Provided passage
TDS provides Design as a Service (DaaS) — a creative subscription model in which clients receive access to a dedicated senior creative team for the production of graphic design, brand identity, web design, video production, photography coordination, motion graphics, and related creative services.
The specific services available to you depend on your chosen subscription plan (Growth, Scale, or Enterprise). Services are described on the TDS website at tdsaustralia.com.au/pricing/ and in any written proposal or subscription confirmation provided to you.
TDS reserves the right to modify, suspend, or discontinue any aspect of the Services at any time, provided that existing subscriptions are honoured or reasonable notice is given to clients.
Limitations: TDS does not provide legal advice, financial advice, or services that require a regulated professional licence. Design deliverables are not guaranteed to be fit for any specific regulatory, legal, or compliance purpose unless explicitly agreed in writing.
"Unlimited" Requests and Revisions. References to "unlimited requests" and "unlimited revisions" on the TDS website refer to the number of design requests that may be submitted to the queue over the course of a subscription, not to the number of simultaneous active projects. Each plan has a defined limit on concurrent active requests (e.g., Growth: 1 active request at a time; Scale: 2 concurrent requests; Custom: as agreed). Requests are processed sequentially within these concurrency limits. "Unlimited revisions" means there is no cap on the number of revision rounds per deliverable within reasonable scope; however, revisions that constitute a materially new brief may be treated as a new request.
Subscription Commencement. Your subscription commences on the date agreed in your onboarding confirmation and continues on a month-to-month basis unless otherwise agreed in writing.
Billing. Subscriptions are billed monthly in advance. Invoices are issued at the start of each billing period and are due within seven (7) days of issue unless otherwise agreed. TDS reserves the right to suspend access to Services for invoices more than fourteen (14) days overdue.
Pricing. Subscription pricing is as stated on the TDS website or in your subscription agreement. TDS may adjust pricing with thirty (30) days written notice. Price adjustments do not apply mid-billing-period.
No Lock-In. Except for Enterprise plans with custom terms, TDS subscriptions operate on a rolling monthly basis with no minimum contract term. You may cancel, pause, upgrade, or downgrade your subscription by providing written notice prior to your next billing date.
Cancellation. To cancel your subscription, notify TDS in writing at talk@tdsdaas.one before the end of your current billing period. Cancellation takes effect at the end of the current billing month. No refunds are issued for partial months already billed.
Pausing. Clients may request to pause their subscription for up to sixty (60) days per calendar year. Paused subscriptions are not billed during the pause period. Active work in progress at the time of pause is held and resumed when the subscription is reinstated.
Ownership of Deliverables. Upon receipt of full payment for the relevant billing period, TDS assigns to the Client all intellectual property rights in the final approved design deliverables produced for that Client during that period. This includes copyright in original artworks, illustrations, and design files.

Dataset content

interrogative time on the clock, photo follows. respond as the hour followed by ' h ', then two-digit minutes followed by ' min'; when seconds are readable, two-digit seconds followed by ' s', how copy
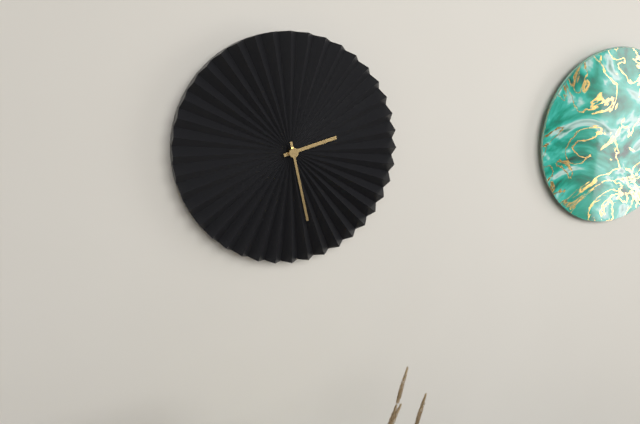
2 h 28 min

Given problem
According to the TDS terms, how many days per calendar year may a client pause a subscription?

Solution to the problem
Up to sixty (60) days per calendar year.